The article below is presented to coaches by the U.S. Soccer Referee Department. The official "Position Paper" regarding the "Pass Back" Violation mentioned below, is available in the referee "Laws of the Game" section of as a PDF (download). The accompanying video clip may be viewed via's YouTube page (watch).

The attached clip from a match played by Columbus at Toronto last Saturday, May 17, involves an often misunderstood offense commonly referred to as the "pass back" violation (watch). Unfortunately, the phrase "pass back" itself can be a source of confusion.

This rarely seen infraction came into the Laws of the Game in 1992 as part of the general effort to restrict opportunities for goalkeepers to waste time by unfairly withholding the ball from active challenge by taking possession of the ball with the hands. Other measures along the same lines include the 6 second limit on goalkeeper possession, the second possession restriction, and the throw-in to the goalkeeper by a teammate.

The offense rests on three events occurring in the following sequence:

  • The ball is kicked (played with the foot) by a teammate of the goalkeeper,
  • This action is deemed to be deliberate rather than a deflection, and
  • The goalkeeper handles the ball directly (no intervening touch of play of the ball by anyone else)

When, in the opinion of the referee, these three conditions are met, the violation has occurred. It is not necessary for the ball to be "passed," it is not necessary for the ball to go "back," and it is not necessary for the deliberate play by the teammate to be "to" the goalkeeper.

In the incident clip, Toronto and Columbus are tied and the match has entered the second minute of a total of two minutes of added time. The Columbus goalkeeper punts the ball well past midfield. After a brief but vigorous competition for possession, a Toronto player passes the ball apparently in the direction of his fullback but the ball actually enters space where a Columbus attacker actively pressures for control and the ball, chased by this attacker and defender, continues onward to the Toronto goalkeeper who picks it up with the onrushing attacker only a few steps away.

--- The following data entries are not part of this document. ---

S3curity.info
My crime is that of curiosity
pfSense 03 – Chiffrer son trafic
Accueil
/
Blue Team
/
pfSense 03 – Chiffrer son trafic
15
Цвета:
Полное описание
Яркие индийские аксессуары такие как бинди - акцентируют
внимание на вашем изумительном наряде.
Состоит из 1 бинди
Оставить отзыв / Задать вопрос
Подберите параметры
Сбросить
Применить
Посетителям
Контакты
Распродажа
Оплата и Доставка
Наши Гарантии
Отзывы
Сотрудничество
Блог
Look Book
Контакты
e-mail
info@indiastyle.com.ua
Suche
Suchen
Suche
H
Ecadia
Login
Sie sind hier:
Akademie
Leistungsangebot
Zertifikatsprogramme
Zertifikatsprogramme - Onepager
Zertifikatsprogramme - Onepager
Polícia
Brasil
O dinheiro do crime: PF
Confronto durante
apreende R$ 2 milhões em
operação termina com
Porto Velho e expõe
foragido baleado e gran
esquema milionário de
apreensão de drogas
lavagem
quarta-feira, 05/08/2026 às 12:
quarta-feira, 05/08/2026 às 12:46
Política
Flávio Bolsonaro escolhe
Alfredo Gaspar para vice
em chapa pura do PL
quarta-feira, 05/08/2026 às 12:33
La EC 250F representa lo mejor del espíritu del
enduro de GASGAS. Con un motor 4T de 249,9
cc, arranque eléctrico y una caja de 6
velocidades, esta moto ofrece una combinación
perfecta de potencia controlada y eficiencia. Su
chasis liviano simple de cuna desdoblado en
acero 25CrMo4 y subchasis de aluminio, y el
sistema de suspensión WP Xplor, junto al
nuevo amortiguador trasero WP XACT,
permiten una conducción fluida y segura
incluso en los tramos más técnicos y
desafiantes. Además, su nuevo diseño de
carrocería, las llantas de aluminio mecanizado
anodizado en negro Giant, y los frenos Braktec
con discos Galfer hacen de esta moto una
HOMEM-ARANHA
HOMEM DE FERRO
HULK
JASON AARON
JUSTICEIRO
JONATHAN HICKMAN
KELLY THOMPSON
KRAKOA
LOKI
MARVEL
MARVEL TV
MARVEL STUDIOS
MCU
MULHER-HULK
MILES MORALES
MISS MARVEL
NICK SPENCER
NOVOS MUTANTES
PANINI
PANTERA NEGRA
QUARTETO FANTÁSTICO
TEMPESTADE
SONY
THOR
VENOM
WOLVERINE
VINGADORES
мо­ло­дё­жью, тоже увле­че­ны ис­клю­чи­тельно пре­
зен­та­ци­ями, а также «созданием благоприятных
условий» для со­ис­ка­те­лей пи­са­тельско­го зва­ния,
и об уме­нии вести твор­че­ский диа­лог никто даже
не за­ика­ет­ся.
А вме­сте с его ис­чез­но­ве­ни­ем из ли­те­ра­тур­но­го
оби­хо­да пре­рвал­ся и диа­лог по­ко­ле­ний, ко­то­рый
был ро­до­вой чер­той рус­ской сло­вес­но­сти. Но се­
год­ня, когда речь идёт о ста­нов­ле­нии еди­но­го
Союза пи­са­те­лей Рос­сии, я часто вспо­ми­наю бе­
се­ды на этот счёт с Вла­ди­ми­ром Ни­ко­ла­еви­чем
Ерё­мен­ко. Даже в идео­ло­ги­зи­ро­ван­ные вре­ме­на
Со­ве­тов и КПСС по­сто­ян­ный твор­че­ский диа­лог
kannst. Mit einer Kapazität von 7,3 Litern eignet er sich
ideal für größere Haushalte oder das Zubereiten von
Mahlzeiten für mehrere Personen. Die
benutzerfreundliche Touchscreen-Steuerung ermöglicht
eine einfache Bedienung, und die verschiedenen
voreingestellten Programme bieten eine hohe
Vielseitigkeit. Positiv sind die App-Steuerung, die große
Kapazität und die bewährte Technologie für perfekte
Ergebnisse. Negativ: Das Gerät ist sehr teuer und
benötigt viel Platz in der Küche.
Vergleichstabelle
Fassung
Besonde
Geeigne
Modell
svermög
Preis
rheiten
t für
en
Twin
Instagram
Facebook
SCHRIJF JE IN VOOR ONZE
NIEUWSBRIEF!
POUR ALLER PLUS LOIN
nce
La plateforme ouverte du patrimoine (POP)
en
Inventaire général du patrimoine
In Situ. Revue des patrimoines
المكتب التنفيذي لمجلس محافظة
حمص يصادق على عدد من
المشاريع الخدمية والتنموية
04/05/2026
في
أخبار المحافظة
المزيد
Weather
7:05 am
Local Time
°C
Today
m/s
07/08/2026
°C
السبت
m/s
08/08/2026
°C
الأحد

The offense must be properly understood in the following terms:

  • The ball was clearly kicked by a Toronto defender
  • The ball was neither deflected nor accidentally misdirected -- that is, the pass was deliberate
  • It is irrelevant that the pass was arguably not to the goalkeeper
  • The goalkeeper clearly handled the ball directly from the kick by his teammate
  • Instead of playing the ball in some other way, the goalkeeper chose to handle it, thus removing the ball from active challenge by the Columbus attacker

Referees must be alert to the possibility of even uncommon offenses such as this. The requirements of the "iron triangle" (played by the teammate's foot, deliberate action, goalkeeper directly handling) were met and the violation should have been called.